そして、次の一言が僕の人生を変えることになる。
[はぁ。どーしてもってなら、やっぱ魔王になるしかねえよ。魔王になれば、元の世界に帰るのも犯罪歴消すのも思いのままなんじゃねえの? それに、元魔王です、なんてハクがつくんじゃねえか?]
それだ。
「それだっ!!」
思わず出した大声が、牢獄に木霊していく。
そうだよ。どの道、このままじゃ僕、ここで死んじゃうんだ。王でも覆せない法律があるなら、僕が一番えらくなるしかないじゃないか。
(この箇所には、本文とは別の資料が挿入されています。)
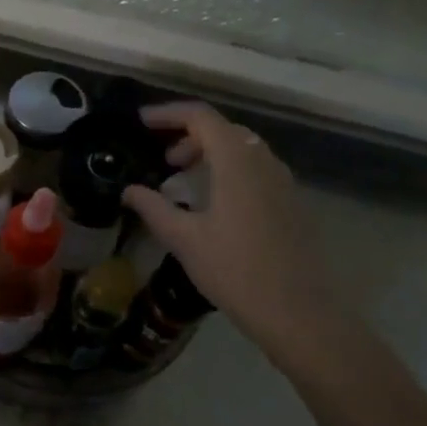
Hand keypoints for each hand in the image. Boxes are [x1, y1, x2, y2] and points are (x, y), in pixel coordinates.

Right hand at [120, 102, 343, 351]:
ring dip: (210, 153)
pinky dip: (229, 170)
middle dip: (188, 135)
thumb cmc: (235, 270)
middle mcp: (263, 161)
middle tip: (162, 160)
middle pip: (223, 129)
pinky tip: (214, 202)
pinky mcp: (291, 202)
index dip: (168, 114)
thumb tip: (128, 190)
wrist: (297, 311)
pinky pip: (255, 169)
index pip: (200, 117)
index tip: (141, 123)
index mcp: (236, 161)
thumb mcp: (184, 239)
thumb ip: (153, 207)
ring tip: (184, 179)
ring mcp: (282, 182)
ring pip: (242, 148)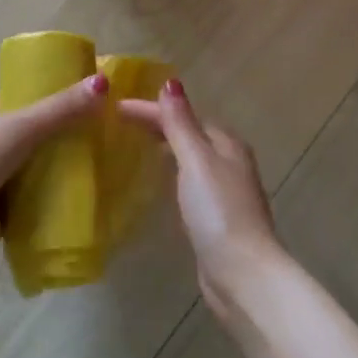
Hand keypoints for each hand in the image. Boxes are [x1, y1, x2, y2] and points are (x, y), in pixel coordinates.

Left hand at [0, 75, 111, 257]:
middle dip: (62, 135)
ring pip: (34, 165)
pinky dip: (52, 196)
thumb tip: (103, 82)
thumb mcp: (24, 124)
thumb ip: (63, 107)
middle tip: (101, 136)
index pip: (24, 97)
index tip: (87, 99)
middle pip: (33, 133)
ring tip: (98, 165)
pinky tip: (81, 196)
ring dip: (58, 167)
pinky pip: (33, 197)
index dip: (53, 96)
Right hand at [117, 82, 283, 315]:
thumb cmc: (218, 211)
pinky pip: (189, 183)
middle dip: (160, 124)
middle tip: (123, 123)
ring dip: (168, 147)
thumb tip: (170, 83)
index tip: (116, 107)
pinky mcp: (216, 218)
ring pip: (191, 158)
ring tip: (138, 145)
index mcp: (226, 144)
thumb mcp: (197, 160)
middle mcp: (229, 163)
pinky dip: (173, 174)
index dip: (152, 109)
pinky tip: (161, 184)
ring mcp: (224, 192)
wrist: (241, 273)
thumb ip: (181, 124)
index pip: (184, 115)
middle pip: (190, 134)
せっかくの内定、こんなあほな理由で無駄にしてたまるか。
いいぞ。魔王になってやろうじゃないか。リーダーシップ見せれば、いきなりエリートコースだって夢じゃないかもしれない!『学生生活の最後に王様してました』なんてきっと高ポイントだぞ!
参ったなーいきなりプロジェクト(よくわからないけど)のチーフ(なんか偉そう)とか任されちゃったりして?
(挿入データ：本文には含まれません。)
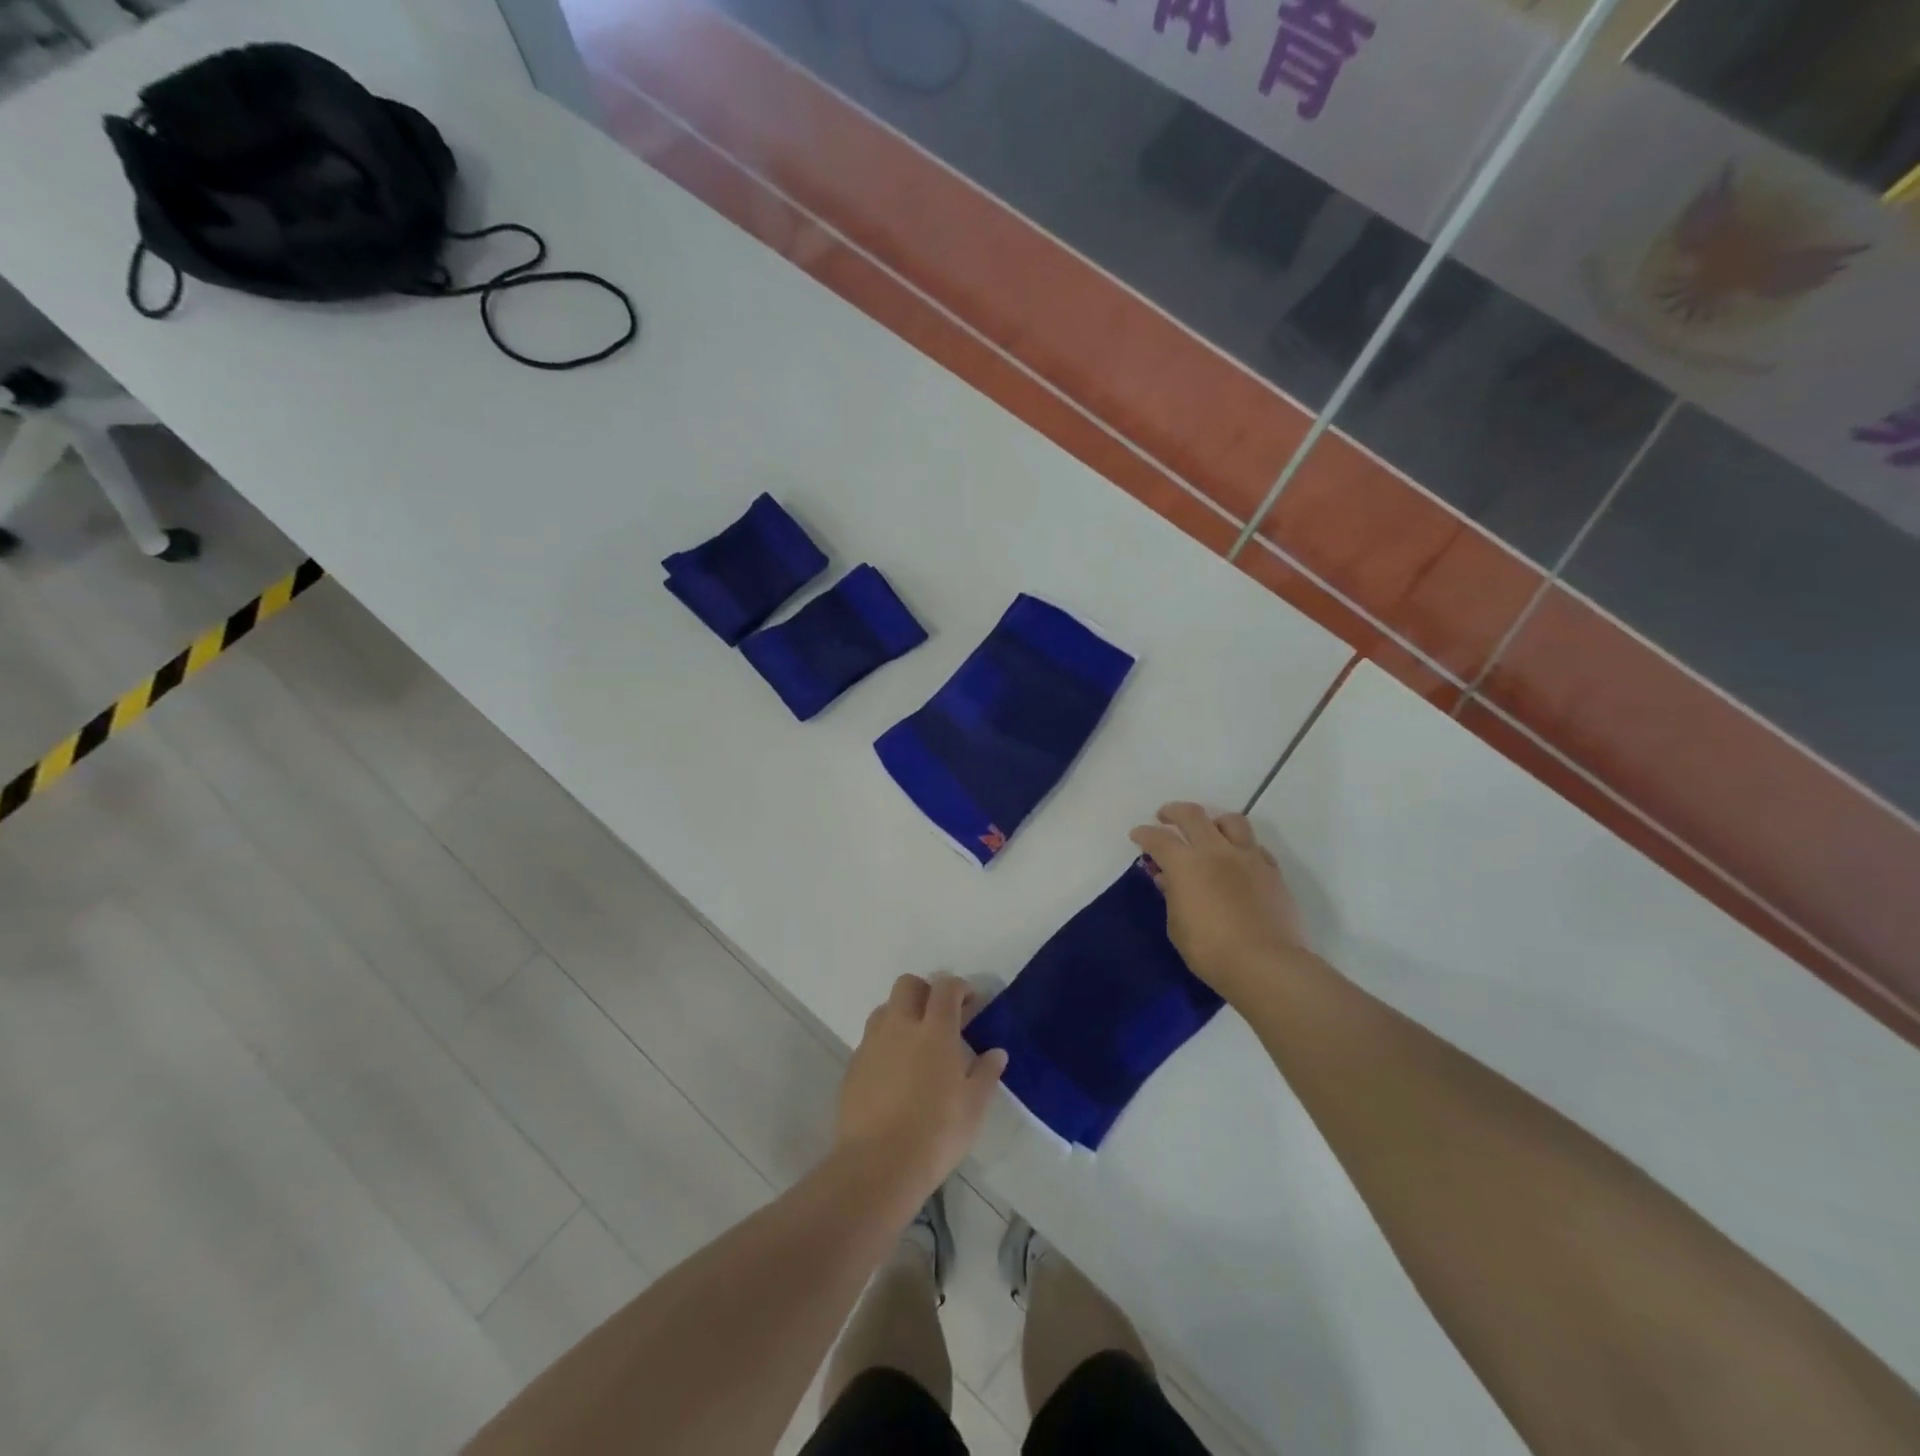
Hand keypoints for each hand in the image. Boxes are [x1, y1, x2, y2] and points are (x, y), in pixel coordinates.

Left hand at [834, 974, 1007, 1207]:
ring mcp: (872, 1044)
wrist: (877, 1165)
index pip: (945, 987)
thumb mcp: (973, 1107)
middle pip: (908, 985)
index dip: (959, 987)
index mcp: (935, 1030)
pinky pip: (870, 1039)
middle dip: (926, 991)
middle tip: (940, 1016)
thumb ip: (985, 1074)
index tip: (970, 1002)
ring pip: (885, 1009)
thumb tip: (996, 1053)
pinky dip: (884, 1043)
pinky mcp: (853, 1066)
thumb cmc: (936, 1134)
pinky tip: (894, 1072)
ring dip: (901, 1013)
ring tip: (915, 1042)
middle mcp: (900, 1026)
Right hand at [1130, 802, 1307, 1001]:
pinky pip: (1254, 846)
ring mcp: (1248, 858)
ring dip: (1214, 821)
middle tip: (1165, 817)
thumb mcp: (1177, 926)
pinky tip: (1237, 860)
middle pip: (1192, 815)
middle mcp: (1216, 851)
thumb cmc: (1210, 950)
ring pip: (1231, 821)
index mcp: (1186, 864)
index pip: (1158, 838)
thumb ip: (1171, 895)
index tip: (1137, 836)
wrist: (1265, 964)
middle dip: (1173, 811)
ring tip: (1208, 831)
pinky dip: (1241, 846)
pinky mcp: (1271, 871)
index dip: (1143, 834)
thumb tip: (1167, 878)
うん、早く元の世界に帰って一流企業に就職して、優しくて美人な奥さんと平和な人生を送るんだ!!
[はあ。兄ちゃん、本末転倒って言葉、知ってるか?]
「ヒーッヒヒヒヒヒヒヒヒヒヒヒ……」
おっさんの呟きは、牢獄全てを覆う僕の高笑いに消えていく。
[うわ……童貞っぽい高笑いだな]
消えていく。何も聞こえなかった。こうして僕は、大いなる夢の為に魔王を目指す事を決意したのだった。ヒヒヒ。
**魔王年代記より抜粋**
紀元前二年
緑葉の月
初代魔王は、当時の退屈極まりない王政を打倒すべく立ち上がる。
その快進撃はどこまでも続き、旧ブガニアを圧倒した。
常に戦場の先陣を切る閣下は、その胸中にどのような野望をお持ちであった事か。
恐らく崇高で高尚な、下々には思いもつかぬ夢を抱いておられたのだろう。